As clichés go, this one must surely rank somewhere at the very top- ‘Nothing succeeds like success’, but what if your success laid the seeds of a failure?
Take Honda Motors India and the car known as the “Jazz” .
This was supposedly a Honda Motors offering at the “premium compact “ segment. Popular in Europe , expected to address a niche where Hyundai had the i20 and Maruti-Suzuki –the Swift.
The Jazz launched, bombed and was quickly relegated to be a side show in the burgeoning Indian car market.
Why?
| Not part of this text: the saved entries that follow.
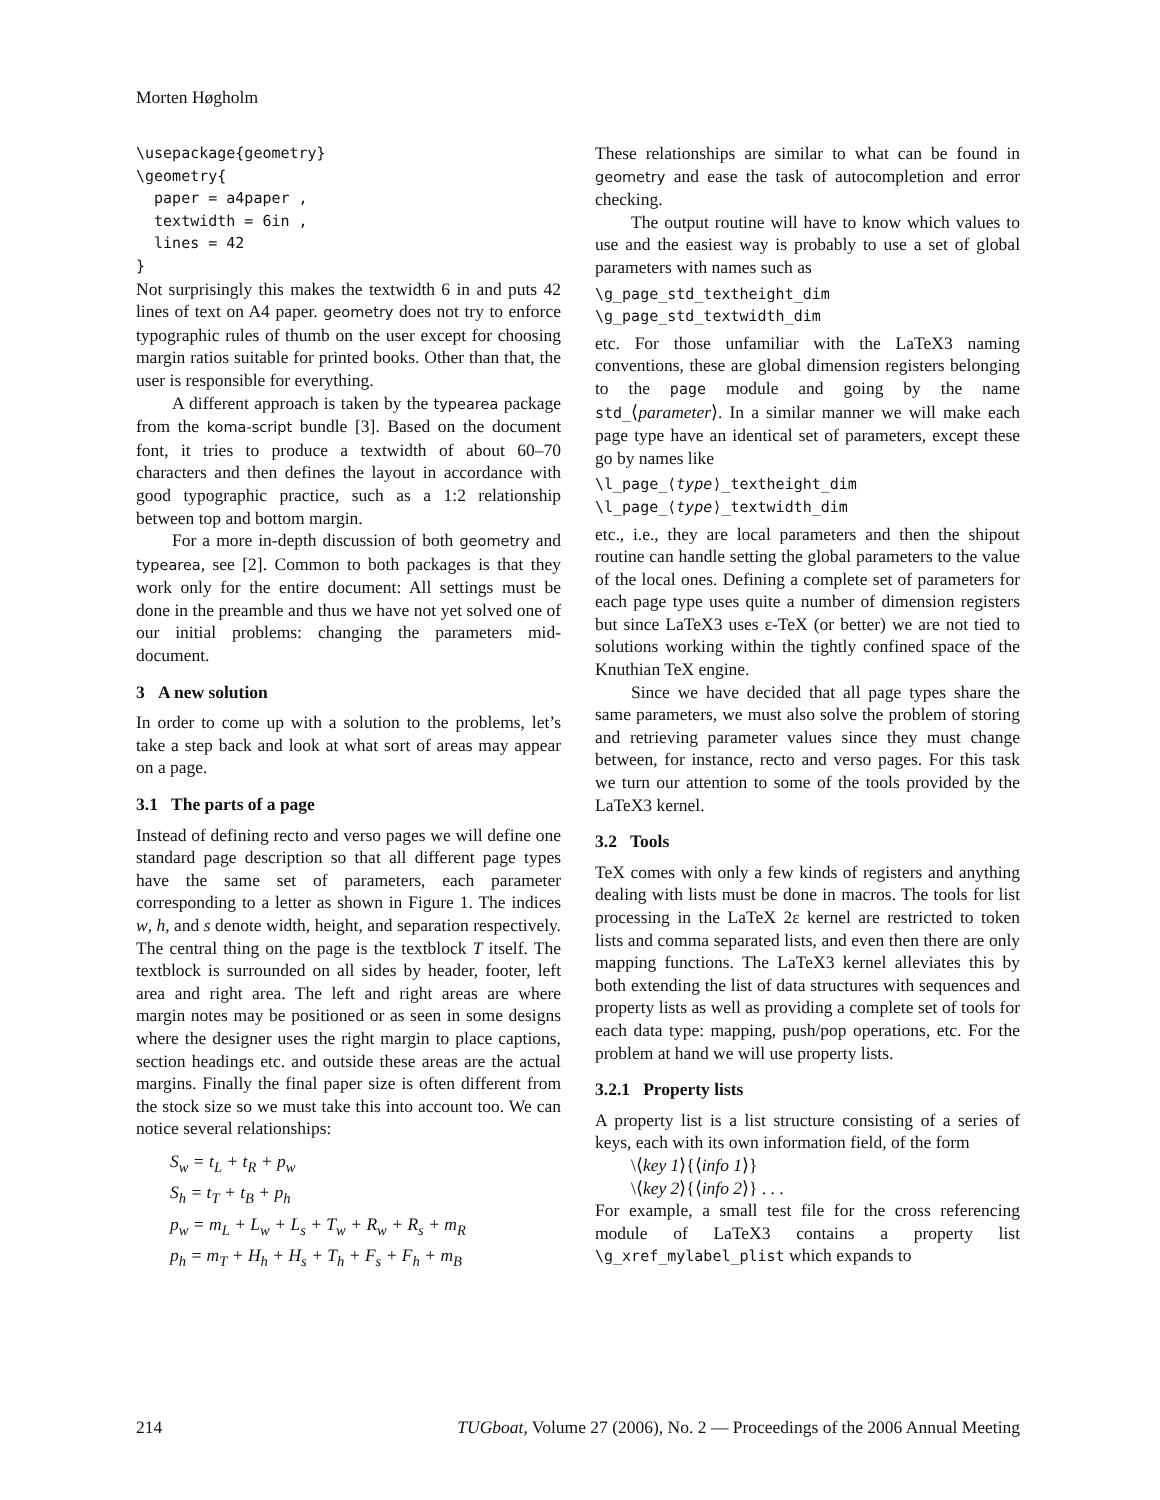Morten Høgholm
\usepackage{geometry}
\geometry{
  paper = a4paper ,
  textwidth = 6in ,
  lines = 42
}
Not surprisingly this makes the textwidth 6 in and puts 42 lines of text on A4 paper. geometry does not try to enforce typographic rules of thumb on the user except for choosing margin ratios suitable for printed books. Other than that, the user is responsible for everything.
A different approach is taken by the typearea package from the koma-script bundle [3]. Based on the document font, it tries to produce a textwidth of about 60–70 characters and then defines the layout in accordance with good typographic practice, such as a 1:2 relationship between top and bottom margin.
For a more in-depth discussion of both geometry and typearea, see [2]. Common to both packages is that they work only for the entire document: All settings must be done in the preamble and thus we have not yet solved one of our initial problems: changing the parameters mid-document.
3 A new solution
In order to come up with a solution to the problems, let’s take a step back and look at what sort of areas may appear on a page.
3.1 The parts of a page
Instead of defining recto and verso pages we will define one standard page description so that all different page types have the same set of parameters, each parameter corresponding to a letter as shown in Figure 1. The indices w, h, and s denote width, height, and separation respectively. The central thing on the page is the textblock T itself. The textblock is surrounded on all sides by header, footer, left area and right area. The left and right areas are where margin notes may be positioned or as seen in some designs where the designer uses the right margin to place captions, section headings etc. and outside these areas are the actual margins. Finally the final paper size is often different from the stock size so we must take this into account too. We can notice several relationships:
S<sub>w</sub> = t<sub>L</sub> + t<sub>R</sub> + p<sub>w</sub>
S<sub>h</sub> = t<sub>T</sub> + t<sub>B</sub> + p<sub>h</sub>
p<sub>w</sub> = m<sub>L</sub> + L<sub>w</sub> + L<sub>s</sub> + T<sub>w</sub> + R<sub>w</sub> + R<sub>s</sub> + m<sub>R</sub>
p<sub>h</sub> = m<sub>T</sub> + H<sub>h</sub> + H<sub>s</sub> + T<sub>h</sub> + F<sub>s</sub> + F<sub>h</sub> + m<sub>B</sub>
These relationships are similar to what can be found in geometry and ease the task of autocompletion and error checking.
The output routine will have to know which values to use and the easiest way is probably to use a set of global parameters with names such as
\g_page_std_textheight_dim
\g_page_std_textwidth_dim
etc. For those unfamiliar with the LaTeX3 naming conventions, these are global dimension registers belonging to the page module and going by the name std_⟨parameter⟩. In a similar manner we will make each page type have an identical set of parameters, except these go by names like
\l_page_⟨type⟩_textheight_dim
\l_page_⟨type⟩_textwidth_dim
etc., i.e., they are local parameters and then the shipout routine can handle setting the global parameters to the value of the local ones. Defining a complete set of parameters for each page type uses quite a number of dimension registers but since LaTeX3 uses ε-TeX (or better) we are not tied to solutions working within the tightly confined space of the Knuthian TeX engine.
Since we have decided that all page types share the same parameters, we must also solve the problem of storing and retrieving parameter values since they must change between, for instance, recto and verso pages. For this task we turn our attention to some of the tools provided by the LaTeX3 kernel.
3.2 Tools
TeX comes with only a few kinds of registers and anything dealing with lists must be done in macros. The tools for list processing in the LaTeX 2ε kernel are restricted to token lists and comma separated lists, and even then there are only mapping functions. The LaTeX3 kernel alleviates this by both extending the list of data structures with sequences and property lists as well as providing a complete set of tools for each data type: mapping, push/pop operations, etc. For the problem at hand we will use property lists.
3.2.1 Property lists
A property list is a list structure consisting of a series of keys, each with its own information field, of the form
\⟨key 1⟩{⟨info 1⟩}
\⟨key 2⟩{⟨info 2⟩} . . .
For example, a small test file for the cross referencing module of LaTeX3 contains a property list \g_xref_mylabel_plist which expands to
214 TUGboat, Volume 27 (2006), No. 2 — Proceedings of the 2006 Annual Meeting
Let’s just say that at Rs 800,000,( a price higher than some entry level saloons) buyers just did not feel compelled enough to indulge in pre-dawn line-ups at Honda dealerships!
But there were a diehard Honda fans ( and to be fair, this was a good product) who even at this high a price went and bought the car.
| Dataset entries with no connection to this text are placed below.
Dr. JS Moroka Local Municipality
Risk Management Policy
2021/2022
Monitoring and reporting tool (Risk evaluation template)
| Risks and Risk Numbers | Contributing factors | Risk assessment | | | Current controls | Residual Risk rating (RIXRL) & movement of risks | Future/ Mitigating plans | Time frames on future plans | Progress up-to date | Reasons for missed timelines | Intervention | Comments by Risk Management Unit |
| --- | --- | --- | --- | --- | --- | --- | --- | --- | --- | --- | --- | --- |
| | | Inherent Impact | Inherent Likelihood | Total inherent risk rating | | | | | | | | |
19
Honda Motors , floundering, then decided to do a return act, so the Jazz was re-launched, same product , in fact with a few added bells and whistles , a much lower price? ( Rs 200,000 off) .
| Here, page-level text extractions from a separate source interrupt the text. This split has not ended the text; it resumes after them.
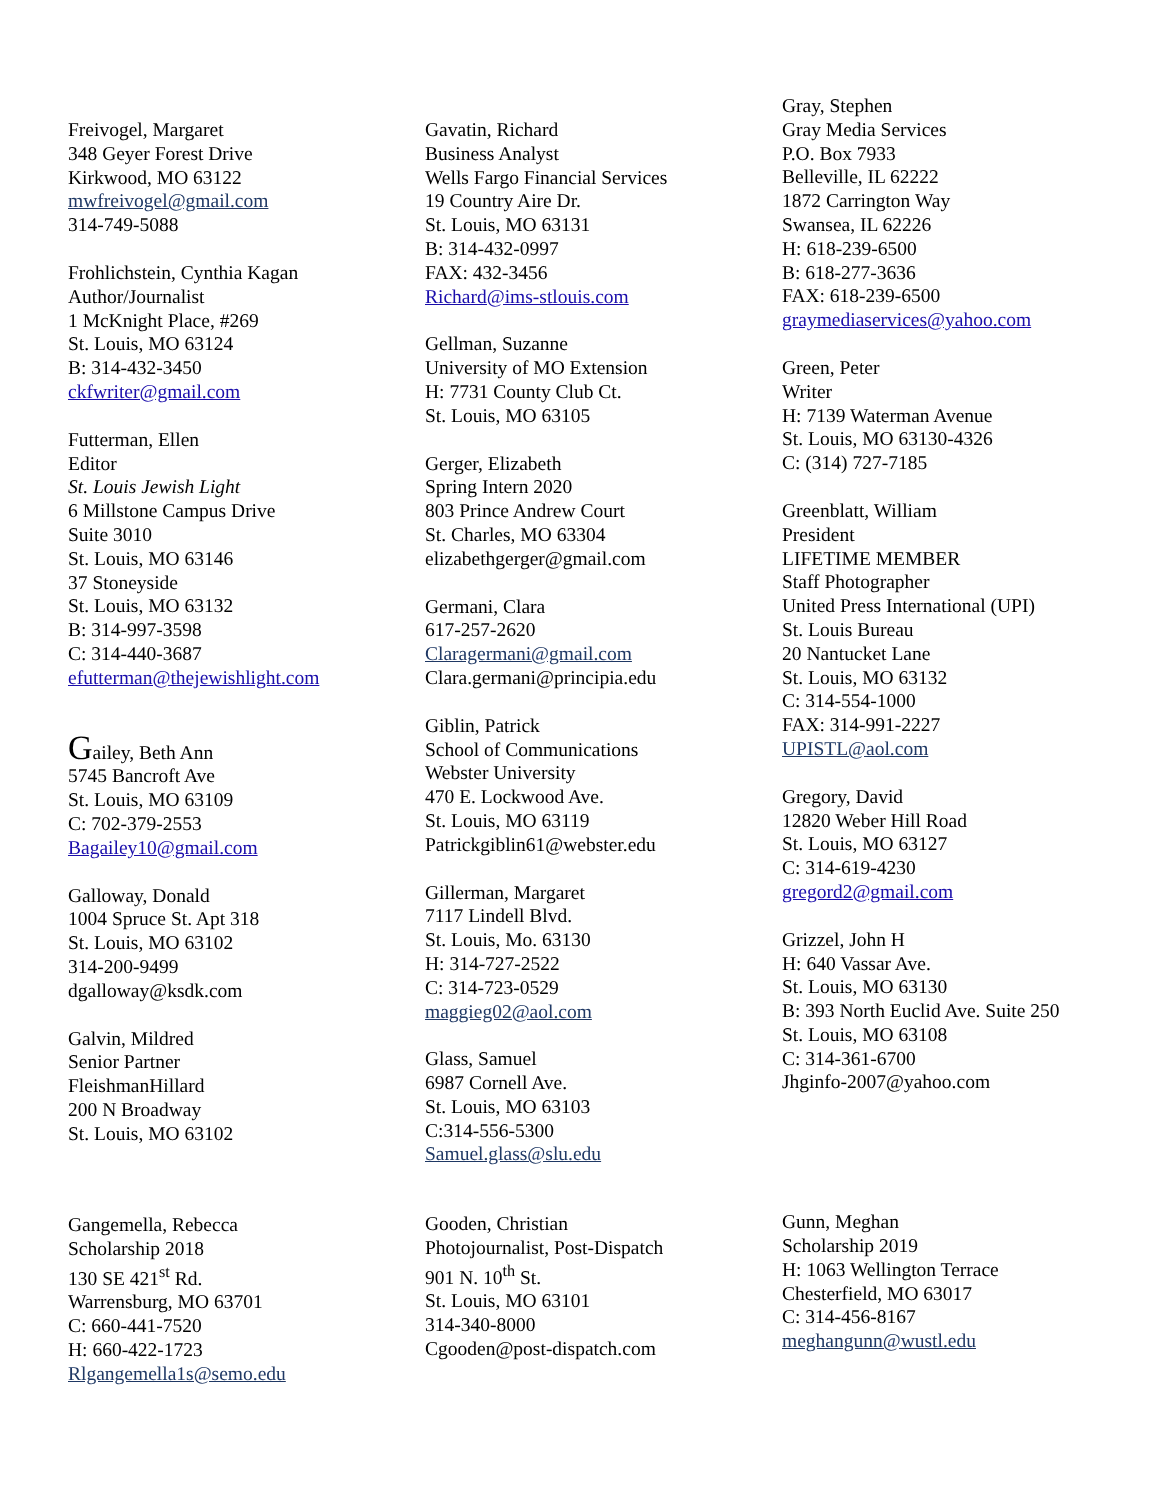Freivogel, Margaret
348 Geyer Forest Drive
Kirkwood, MO 63122
mwfreivogel@gmail.com
314-749-5088
Frohlichstein, Cynthia Kagan
Author/Journalist
1 McKnight Place, #269
St. Louis, MO 63124
B: 314-432-3450
ckfwriter@gmail.com
Futterman, Ellen
Editor
St. Louis Jewish Light
6 Millstone Campus Drive
Suite 3010
St. Louis, MO 63146
37 Stoneyside
St. Louis, MO 63132
B: 314-997-3598
C: 314-440-3687
efutterman@thejewishlight.com
Gailey, Beth Ann
5745 Bancroft Ave
St. Louis, MO 63109
C: 702-379-2553
Bagailey10@gmail.com
Galloway, Donald
1004 Spruce St. Apt 318
St. Louis, MO 63102
314-200-9499
dgalloway@ksdk.com
Galvin, Mildred
Senior Partner
FleishmanHillard
200 N Broadway
St. Louis, MO 63102
Gangemella, Rebecca
Scholarship 2018
130 SE 421<sup>st</sup> Rd.
Warrensburg, MO 63701
C: 660-441-7520
H: 660-422-1723
Rlgangemella1s@semo.edu
Gavatin, Richard
Business Analyst
Wells Fargo Financial Services
19 Country Aire Dr.
St. Louis, MO 63131
B: 314-432-0997
FAX: 432-3456
Richard@ims-stlouis.com
Gellman, Suzanne
University of MO Extension
H: 7731 County Club Ct.
St. Louis, MO 63105
Gerger, Elizabeth
Spring Intern 2020
803 Prince Andrew Court
St. Charles, MO 63304
elizabethgerger@gmail.com
Germani, Clara
617-257-2620
Claragermani@gmail.com
Clara.germani@principia.edu
Giblin, Patrick
School of Communications
Webster University
470 E. Lockwood Ave.
St. Louis, MO 63119
Patrickgiblin61@webster.edu
Gillerman, Margaret
7117 Lindell Blvd.
St. Louis, Mo. 63130
H: 314-727-2522
C: 314-723-0529
maggieg02@aol.com
Glass, Samuel
6987 Cornell Ave.
St. Louis, MO 63103
C:314-556-5300
Samuel.glass@slu.edu
Gooden, Christian
Photojournalist, Post-Dispatch
901 N. 10<sup>th</sup> St.
St. Louis, MO 63101
314-340-8000
Cgooden@post-dispatch.com
Gray, Stephen
Gray Media Services
P.O. Box 7933
Belleville, IL 62222
1872 Carrington Way
Swansea, IL 62226
H: 618-239-6500
B: 618-277-3636
FAX: 618-239-6500
graymediaservices@yahoo.com
Green, Peter
Writer
H: 7139 Waterman Avenue
St. Louis, MO 63130-4326
C: (314) 727-7185
Greenblatt, William
President
LIFETIME MEMBER
Staff Photographer
United Press International (UPI)
St. Louis Bureau
20 Nantucket Lane
St. Louis, MO 63132
C: 314-554-1000
FAX: 314-991-2227
UPISTL@aol.com
Gregory, David
12820 Weber Hill Road
St. Louis, MO 63127
C: 314-619-4230
gregord2@gmail.com
Grizzel, John H
H: 640 Vassar Ave.
St. Louis, MO 63130
B: 393 North Euclid Ave. Suite 250
St. Louis, MO 63108
C: 314-361-6700
Jhginfo-2007@yahoo.com
Gunn, Meghan
Scholarship 2019
H: 1063 Wellington Terrace
Chesterfield, MO 63017
C: 314-456-8167
meghangunn@wustl.edu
Presto ! Jazz –Act-II was a now a runaway success.
So much of a success that, there is 4-5 month waiting for the car and a walk into your local Honda dealership verifies the fact that the Dealership has zero interest in even discussing the Jazz, let alone trying to sell you one. Worse, the success of the Jazz has injected a lethargy where the dealership did not even make a feeble attempt to either up-sell or even influence the consumer buying decision.
So two points here;
- what happens to the loyal Honda fans who forked out a much higher amount? How would their emotional angst be handled?
- what happens to a fresh potential Jazz buyer when she interacts with a hugely dis- interested , disconnected dealership?
That Honda had to crash the price was perhaps inevitable, given the market conditions, but should they not have reached out to these loyal customers and rewarded them, recognized them for having believed in Honda .
For every new potential buyer, can the dealership not be motivated enough to engage the intended consumer in an experience that ensures that she reconciles to the 4-5 month waiting period while ensuring that she happily opts to be a Honda customer ?
Or has the success of the Jazz on the back of a price cut, made Honda and the dealerships oblivious to these key challenges?